Inizia un’altra estenuante settimana dell’Ilva. Oggi i consiglieri comunali incontreranno le associazioni del comparto industriale, quelle cittadine ed ambientaliste e domani è previsto un nuovo incontro tra governo ed enti locali sulla firma all’accordo di programma proposto dal ministro delle Imprese Adolfo Urso per la decarbonizzazione degli impianti, firma che sembra sempre più lontana.
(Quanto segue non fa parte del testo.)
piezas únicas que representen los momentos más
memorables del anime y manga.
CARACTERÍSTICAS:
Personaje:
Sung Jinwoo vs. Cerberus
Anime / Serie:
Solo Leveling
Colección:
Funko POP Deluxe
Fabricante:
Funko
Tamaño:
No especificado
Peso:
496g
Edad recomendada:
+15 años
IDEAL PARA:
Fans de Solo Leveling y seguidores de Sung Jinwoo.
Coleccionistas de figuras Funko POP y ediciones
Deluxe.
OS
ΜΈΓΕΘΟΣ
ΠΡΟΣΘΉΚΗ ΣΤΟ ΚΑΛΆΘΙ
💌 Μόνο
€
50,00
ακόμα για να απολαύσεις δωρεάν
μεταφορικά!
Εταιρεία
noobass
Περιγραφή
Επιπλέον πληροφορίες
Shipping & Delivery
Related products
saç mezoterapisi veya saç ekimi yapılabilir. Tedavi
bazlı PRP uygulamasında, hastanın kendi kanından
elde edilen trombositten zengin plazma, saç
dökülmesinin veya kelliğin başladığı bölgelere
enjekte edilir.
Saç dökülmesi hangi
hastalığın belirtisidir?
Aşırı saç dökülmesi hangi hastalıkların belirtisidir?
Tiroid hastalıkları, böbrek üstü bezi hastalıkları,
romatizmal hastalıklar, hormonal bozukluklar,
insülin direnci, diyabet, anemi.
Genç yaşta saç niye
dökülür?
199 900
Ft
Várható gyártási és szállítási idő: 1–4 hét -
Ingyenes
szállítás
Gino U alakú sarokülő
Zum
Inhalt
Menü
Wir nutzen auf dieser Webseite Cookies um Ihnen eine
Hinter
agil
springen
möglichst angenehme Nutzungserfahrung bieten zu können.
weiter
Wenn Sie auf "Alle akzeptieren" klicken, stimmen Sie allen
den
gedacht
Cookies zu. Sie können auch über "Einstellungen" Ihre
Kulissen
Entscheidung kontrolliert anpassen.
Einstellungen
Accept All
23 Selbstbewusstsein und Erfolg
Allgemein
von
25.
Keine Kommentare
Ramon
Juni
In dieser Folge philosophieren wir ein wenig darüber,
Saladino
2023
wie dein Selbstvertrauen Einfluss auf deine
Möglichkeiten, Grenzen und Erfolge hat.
Il governo ha riaperto il bando di vendita per l’intero gruppo, scadenza il 15 settembre, con un vincolo alla decarbonizzazione in 7-8 anni installando forni elettrici, ma servono miliardi, da 4 a 12, dicono gli esperti e al momento nel mercato dell’acciaio mondiale non pare esserci alcun gruppo disposto ad investire sull’ex Ilva. Il sindaco Piero Bitetti ricorda a tutti che la priorità «è proteggere la salute dei tarantini, diritto costituzionale incomprimibile» e che serve un decreto ad hoc per Taranto, «perché da soli non ce la faremo». Dall’opposizione in Consiglio, invece, arriva la voce dell’ex candidato sindaco di Fratelli d’Italia Luca Lazzàro, che sposa il piano di decarbonizzazione del ministro delle Imprese Adolfo Urso. «Rappresenta il primo passo di un progetto più ampio: trasformare Taranto in un polo europeo della siderurgia sostenibile», dice. Dal sindacato, l’appello a non mollare il negoziato. «Non lasciate ogni decisione al governo», chiede Francesco Brigati, segretario generale Fiom Cgil a Taranto.

Il braccio di ferro

Urso tiene il punto e conferma l’incontro di domani. Fa sapere di essere disponibile a incontrare prima i sindaci di Taranto e di Statte, Fabio Spada e il presidente della Provincia Gianfranco Palmisano, ove fosse richiesto, prima della riunione, «eventualmente anche in presenza del presidente della Regione Michele Emiliano». L’incontro secondo fonti ministeriali «è confermato nel rispetto dei lavoratori e delle imprese che stanno attendendo le decisioni delle istituzioni. Al termine della riunione, nel pomeriggio si terranno gli incontri già programmati con i sindacati e le associazioni di imprese, locali e nazionali, cui saranno fornite tutte le informazioni necessarie sul piano di piena decarbonizzazione e sul programma di ripresa produttiva degli impianti». Il piano A del governo prevede la costruzione in otto anni a Taranto di tre forni elettrici, quattro impianti per la preriduzione del ferro e l’installazione in porto di una nave gasiera per l’alimentazione di questi impianti. Nel piano B, invece, resterebbero solo i forni elettrici, mentre il polo del Dri andrebbe a Gioia Tauro.

Il no di Taranto

«Ho ricevuto un mandato preciso dagli elettori: cambiare la storia di Taranto eliminando nel più breve tempo possibile le principali fonti inquinanti dello stabilimento siderurgico e creando nuove opportunità di sviluppo», dice il sindaco Bitetti, parlando di una «vicenda maledettamente complessa». Insieme al sindaco di Statte, Spada e al presidente della Provincia Palmisano, Bitetti ha espresso parere negativo sull’autorizzazione integrata ambientale rilasciata dal governo: un permesso alla produzione fino a sei milioni di tonnellate di acciaio all’anno con gli attuali impianti, i vecchi altoforni con tecnologia a carbone, ritenuti pericolosi e inquinanti. Ed anche l’accordo di programma non è stato ritenuto «all’altezza delle aspettative». Bitetti cerca di smarcarsi dal ricatto: «»o firmate o il destino dell’Ilva sarà colpa vostra». «l’Ilva non si chiude solo perché il Comune di Taranto non ha firmato l’accordo di programma», dice il sindaco, che chiede un decreto ad hoc, per proteggere la salute dei cittadini, tutelare l’ambiente e salvaguardare i posti di lavoro, prevedendo per gli esuberi alternative occupazionali credibili.